[DATA TO PROCESS — start]

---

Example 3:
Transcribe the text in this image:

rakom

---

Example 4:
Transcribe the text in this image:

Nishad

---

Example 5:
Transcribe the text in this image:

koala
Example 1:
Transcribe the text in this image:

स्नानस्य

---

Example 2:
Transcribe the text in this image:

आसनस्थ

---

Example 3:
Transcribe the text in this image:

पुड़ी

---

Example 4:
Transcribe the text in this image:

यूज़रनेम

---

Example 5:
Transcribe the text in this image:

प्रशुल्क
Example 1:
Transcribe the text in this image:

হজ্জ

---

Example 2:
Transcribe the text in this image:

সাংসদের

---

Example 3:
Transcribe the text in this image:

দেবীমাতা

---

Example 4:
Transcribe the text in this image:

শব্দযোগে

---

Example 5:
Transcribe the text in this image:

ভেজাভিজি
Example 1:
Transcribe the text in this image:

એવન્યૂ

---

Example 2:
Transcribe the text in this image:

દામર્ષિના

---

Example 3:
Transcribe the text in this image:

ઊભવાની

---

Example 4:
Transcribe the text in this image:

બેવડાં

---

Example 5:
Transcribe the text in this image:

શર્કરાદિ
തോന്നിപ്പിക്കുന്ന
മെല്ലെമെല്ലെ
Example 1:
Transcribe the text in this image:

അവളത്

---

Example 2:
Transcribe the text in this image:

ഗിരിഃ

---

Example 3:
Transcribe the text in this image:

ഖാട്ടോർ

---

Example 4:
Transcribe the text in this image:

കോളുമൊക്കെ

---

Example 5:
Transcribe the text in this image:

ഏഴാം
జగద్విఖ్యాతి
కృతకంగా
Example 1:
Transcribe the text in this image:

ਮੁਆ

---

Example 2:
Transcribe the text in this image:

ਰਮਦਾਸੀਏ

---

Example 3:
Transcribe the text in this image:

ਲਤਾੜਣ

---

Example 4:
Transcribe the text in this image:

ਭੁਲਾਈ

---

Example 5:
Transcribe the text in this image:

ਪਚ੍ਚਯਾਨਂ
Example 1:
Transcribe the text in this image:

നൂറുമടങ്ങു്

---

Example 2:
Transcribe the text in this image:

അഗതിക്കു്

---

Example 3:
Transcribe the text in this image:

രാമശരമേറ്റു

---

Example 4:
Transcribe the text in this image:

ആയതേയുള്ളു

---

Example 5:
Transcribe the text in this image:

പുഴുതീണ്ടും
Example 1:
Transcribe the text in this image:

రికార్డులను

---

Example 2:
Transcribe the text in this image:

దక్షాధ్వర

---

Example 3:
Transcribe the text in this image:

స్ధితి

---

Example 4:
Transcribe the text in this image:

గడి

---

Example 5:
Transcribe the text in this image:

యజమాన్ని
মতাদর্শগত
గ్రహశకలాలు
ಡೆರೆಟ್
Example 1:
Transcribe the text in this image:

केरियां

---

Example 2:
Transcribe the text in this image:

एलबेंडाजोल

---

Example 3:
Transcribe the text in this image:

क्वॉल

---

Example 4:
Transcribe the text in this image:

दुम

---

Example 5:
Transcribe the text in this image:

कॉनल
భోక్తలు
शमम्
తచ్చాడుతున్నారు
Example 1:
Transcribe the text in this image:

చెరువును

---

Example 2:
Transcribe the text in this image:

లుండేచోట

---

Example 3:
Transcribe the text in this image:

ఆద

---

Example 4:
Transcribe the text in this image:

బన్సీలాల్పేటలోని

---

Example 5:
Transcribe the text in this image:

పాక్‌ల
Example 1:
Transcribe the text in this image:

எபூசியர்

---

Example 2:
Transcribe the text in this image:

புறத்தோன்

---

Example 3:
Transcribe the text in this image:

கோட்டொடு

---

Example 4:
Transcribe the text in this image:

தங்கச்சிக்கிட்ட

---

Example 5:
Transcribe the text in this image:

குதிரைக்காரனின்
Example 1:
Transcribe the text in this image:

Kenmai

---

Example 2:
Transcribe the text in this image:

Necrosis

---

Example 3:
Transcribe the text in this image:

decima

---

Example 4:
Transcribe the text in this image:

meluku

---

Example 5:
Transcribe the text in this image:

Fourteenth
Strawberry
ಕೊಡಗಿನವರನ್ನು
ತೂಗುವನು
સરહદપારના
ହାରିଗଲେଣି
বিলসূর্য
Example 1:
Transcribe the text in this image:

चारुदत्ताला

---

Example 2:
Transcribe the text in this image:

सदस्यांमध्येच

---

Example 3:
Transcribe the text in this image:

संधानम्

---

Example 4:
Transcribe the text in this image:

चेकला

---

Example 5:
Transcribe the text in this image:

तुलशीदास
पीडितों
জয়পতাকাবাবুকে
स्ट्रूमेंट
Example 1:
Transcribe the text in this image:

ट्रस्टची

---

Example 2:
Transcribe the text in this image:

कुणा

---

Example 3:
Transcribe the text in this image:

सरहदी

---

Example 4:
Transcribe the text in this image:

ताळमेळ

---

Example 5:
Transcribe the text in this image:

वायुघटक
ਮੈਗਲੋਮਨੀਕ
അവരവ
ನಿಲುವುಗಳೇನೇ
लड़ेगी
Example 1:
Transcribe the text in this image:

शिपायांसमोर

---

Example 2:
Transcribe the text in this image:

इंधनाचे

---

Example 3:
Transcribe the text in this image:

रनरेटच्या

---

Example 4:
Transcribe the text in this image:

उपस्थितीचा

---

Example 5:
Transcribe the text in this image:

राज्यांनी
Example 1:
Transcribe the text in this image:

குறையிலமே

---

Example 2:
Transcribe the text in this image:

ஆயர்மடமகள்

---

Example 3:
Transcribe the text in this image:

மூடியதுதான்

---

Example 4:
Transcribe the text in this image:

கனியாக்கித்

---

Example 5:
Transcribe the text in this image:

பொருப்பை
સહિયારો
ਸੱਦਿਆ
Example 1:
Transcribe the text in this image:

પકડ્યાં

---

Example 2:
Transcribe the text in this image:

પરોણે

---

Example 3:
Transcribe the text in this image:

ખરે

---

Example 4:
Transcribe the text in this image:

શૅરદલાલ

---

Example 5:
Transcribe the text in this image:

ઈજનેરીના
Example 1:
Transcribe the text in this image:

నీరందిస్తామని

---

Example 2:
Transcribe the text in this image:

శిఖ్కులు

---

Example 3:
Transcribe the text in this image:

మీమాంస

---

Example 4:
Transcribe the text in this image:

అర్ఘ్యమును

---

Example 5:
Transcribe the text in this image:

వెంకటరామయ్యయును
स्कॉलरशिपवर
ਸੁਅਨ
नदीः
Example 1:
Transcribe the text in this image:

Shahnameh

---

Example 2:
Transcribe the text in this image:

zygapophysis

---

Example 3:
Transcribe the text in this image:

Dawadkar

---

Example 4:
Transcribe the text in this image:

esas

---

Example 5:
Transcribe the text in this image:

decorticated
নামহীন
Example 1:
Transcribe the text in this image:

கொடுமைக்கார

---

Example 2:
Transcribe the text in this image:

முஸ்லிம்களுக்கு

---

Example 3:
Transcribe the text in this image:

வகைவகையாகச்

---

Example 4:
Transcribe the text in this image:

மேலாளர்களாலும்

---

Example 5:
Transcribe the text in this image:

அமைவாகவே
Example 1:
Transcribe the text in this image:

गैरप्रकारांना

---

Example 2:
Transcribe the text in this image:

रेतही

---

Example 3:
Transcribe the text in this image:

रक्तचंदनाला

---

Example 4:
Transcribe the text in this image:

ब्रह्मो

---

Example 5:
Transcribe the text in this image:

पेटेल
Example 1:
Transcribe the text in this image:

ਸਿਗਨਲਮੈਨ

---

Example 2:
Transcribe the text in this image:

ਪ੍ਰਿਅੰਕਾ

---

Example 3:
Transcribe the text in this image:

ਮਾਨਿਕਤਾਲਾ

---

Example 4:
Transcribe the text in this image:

[DATA TO PROCESS — finish]

Would you mind giving all the records again exactly?

---

Example 3:
Transcribe the text in this image:

rakom

---

Example 4:
Transcribe the text in this image:

Nishad

---

Example 5:
Transcribe the text in this image:

koala
Example 1:
Transcribe the text in this image:

स्नानस्य

---

Example 2:
Transcribe the text in this image:

आसनस्थ

---

Example 3:
Transcribe the text in this image:

पुड़ी

---

Example 4:
Transcribe the text in this image:

यूज़रनेम

---

Example 5:
Transcribe the text in this image:

प्रशुल्क
Example 1:
Transcribe the text in this image:

হজ্জ

---

Example 2:
Transcribe the text in this image:

সাংসদের

---

Example 3:
Transcribe the text in this image:

দেবীমাতা

---

Example 4:
Transcribe the text in this image:

শব্দযোগে

---

Example 5:
Transcribe the text in this image:

ভেজাভিজি
Example 1:
Transcribe the text in this image:

એવન્યૂ

---

Example 2:
Transcribe the text in this image:

દામર્ષિના

---

Example 3:
Transcribe the text in this image:

ઊભવાની

---

Example 4:
Transcribe the text in this image:

બેવડાં

---

Example 5:
Transcribe the text in this image:

શર્કરાદિ
തോന്നിപ്പിക്കുന്ന
മെല്ലെമെല്ലെ
Example 1:
Transcribe the text in this image:

അവളത്

---

Example 2:
Transcribe the text in this image:

ഗിരിഃ

---

Example 3:
Transcribe the text in this image:

ഖാട്ടോർ

---

Example 4:
Transcribe the text in this image:

കോളുമൊക്കെ

---

Example 5:
Transcribe the text in this image:

ഏഴാം
జగద్విఖ్యాతి
కృతకంగా
Example 1:
Transcribe the text in this image:

ਮੁਆ

---

Example 2:
Transcribe the text in this image:

ਰਮਦਾਸੀਏ

---

Example 3:
Transcribe the text in this image:

ਲਤਾੜਣ

---

Example 4:
Transcribe the text in this image:

ਭੁਲਾਈ

---

Example 5:
Transcribe the text in this image:

ਪਚ੍ਚਯਾਨਂ
Example 1:
Transcribe the text in this image:

നൂറുമടങ്ങു്

---

Example 2:
Transcribe the text in this image:

അഗതിക്കു്

---

Example 3:
Transcribe the text in this image:

രാമശരമേറ്റു

---

Example 4:
Transcribe the text in this image:

ആയതേയുള്ളു

---

Example 5:
Transcribe the text in this image:

പുഴുതീണ്ടും
Example 1:
Transcribe the text in this image:

రికార్డులను

---

Example 2:
Transcribe the text in this image:

దక్షాధ్వర

---

Example 3:
Transcribe the text in this image:

స్ధితి

---

Example 4:
Transcribe the text in this image:

గడి

---

Example 5:
Transcribe the text in this image:

యజమాన్ని
মতাদর্শগত
గ్రహశకలాలు
ಡೆರೆಟ್
Example 1:
Transcribe the text in this image:

केरियां

---

Example 2:
Transcribe the text in this image:

एलबेंडाजोल

---

Example 3:
Transcribe the text in this image:

क्वॉल

---

Example 4:
Transcribe the text in this image:

दुम

---

Example 5:
Transcribe the text in this image:

कॉनल
భోక్తలు
शमम्
తచ్చాడుతున్నారు
Example 1:
Transcribe the text in this image:

చెరువును

---

Example 2:
Transcribe the text in this image:

లుండేచోట

---

Example 3:
Transcribe the text in this image:

ఆద

---

Example 4:
Transcribe the text in this image:

బన్సీలాల్పేటలోని

---

Example 5:
Transcribe the text in this image:

పాక్‌ల
Example 1:
Transcribe the text in this image:

எபூசியர்

---

Example 2:
Transcribe the text in this image:

புறத்தோன்

---

Example 3:
Transcribe the text in this image:

கோட்டொடு

---

Example 4:
Transcribe the text in this image:

தங்கச்சிக்கிட்ட

---

Example 5:
Transcribe the text in this image:

குதிரைக்காரனின்
Example 1:
Transcribe the text in this image:

Kenmai

---

Example 2:
Transcribe the text in this image:

Necrosis

---

Example 3:
Transcribe the text in this image:

decima

---

Example 4:
Transcribe the text in this image:

meluku

---

Example 5:
Transcribe the text in this image:

Fourteenth
Strawberry
ಕೊಡಗಿನವರನ್ನು
ತೂಗುವನು
સરહદપારના
ହାରିଗଲେଣି
বিলসূর্য
Example 1:
Transcribe the text in this image:

चारुदत्ताला

---

Example 2:
Transcribe the text in this image:

सदस्यांमध्येच

---

Example 3:
Transcribe the text in this image:

संधानम्

---

Example 4:
Transcribe the text in this image:

चेकला

---

Example 5:
Transcribe the text in this image:

तुलशीदास
पीडितों
জয়পতাকাবাবুকে
स्ट्रूमेंट
Example 1:
Transcribe the text in this image:

ट्रस्टची

---

Example 2:
Transcribe the text in this image:

कुणा

---

Example 3:
Transcribe the text in this image:

सरहदी

---

Example 4:
Transcribe the text in this image:

ताळमेळ

---

Example 5:
Transcribe the text in this image:

वायुघटक
ਮੈਗਲੋਮਨੀਕ
അവരവ
ನಿಲುವುಗಳೇನೇ
लड़ेगी
Example 1:
Transcribe the text in this image:

शिपायांसमोर

---

Example 2:
Transcribe the text in this image:

इंधनाचे

---

Example 3:
Transcribe the text in this image:

रनरेटच्या

---

Example 4:
Transcribe the text in this image:

उपस्थितीचा

---

Example 5:
Transcribe the text in this image:

राज्यांनी
Example 1:
Transcribe the text in this image:

குறையிலமே

---

Example 2:
Transcribe the text in this image:

ஆயர்மடமகள்

---

Example 3:
Transcribe the text in this image:

மூடியதுதான்

---

Example 4:
Transcribe the text in this image:

கனியாக்கித்

---

Example 5:
Transcribe the text in this image:

பொருப்பை
સહિયારો
ਸੱਦਿਆ
Example 1:
Transcribe the text in this image:

પકડ્યાં

---

Example 2:
Transcribe the text in this image:

પરોણે

---

Example 3:
Transcribe the text in this image:

ખરે

---

Example 4:
Transcribe the text in this image:

શૅરદલાલ

---

Example 5:
Transcribe the text in this image:

ઈજનેરીના
Example 1:
Transcribe the text in this image:

నీరందిస్తామని

---

Example 2:
Transcribe the text in this image:

శిఖ్కులు

---

Example 3:
Transcribe the text in this image:

మీమాంస

---

Example 4:
Transcribe the text in this image:

అర్ఘ్యమును

---

Example 5:
Transcribe the text in this image:

వెంకటరామయ్యయును
स्कॉलरशिपवर
ਸੁਅਨ
नदीः
Example 1:
Transcribe the text in this image:

Shahnameh

---

Example 2:
Transcribe the text in this image:

zygapophysis

---

Example 3:
Transcribe the text in this image:

Dawadkar

---

Example 4:
Transcribe the text in this image:

esas

---

Example 5:
Transcribe the text in this image:

decorticated
নামহীন
Example 1:
Transcribe the text in this image:

கொடுமைக்கார

---

Example 2:
Transcribe the text in this image:

முஸ்லிம்களுக்கு

---

Example 3:
Transcribe the text in this image:

வகைவகையாகச்

---

Example 4:
Transcribe the text in this image:

மேலாளர்களாலும்

---

Example 5:
Transcribe the text in this image:

அமைவாகவே
Example 1:
Transcribe the text in this image:

गैरप्रकारांना

---

Example 2:
Transcribe the text in this image:

रेतही

---

Example 3:
Transcribe the text in this image:

रक्तचंदनाला

---

Example 4:
Transcribe the text in this image:

ब्रह्मो

---

Example 5:
Transcribe the text in this image:

पेटेल
Example 1:
Transcribe the text in this image:

ਸਿਗਨਲਮੈਨ

---

Example 2:
Transcribe the text in this image:

ਪ੍ਰਿਅੰਕਾ

---

Example 3:
Transcribe the text in this image:

ਮਾਨਿਕਤਾਲਾ

---

Example 4:
Transcribe the text in this image:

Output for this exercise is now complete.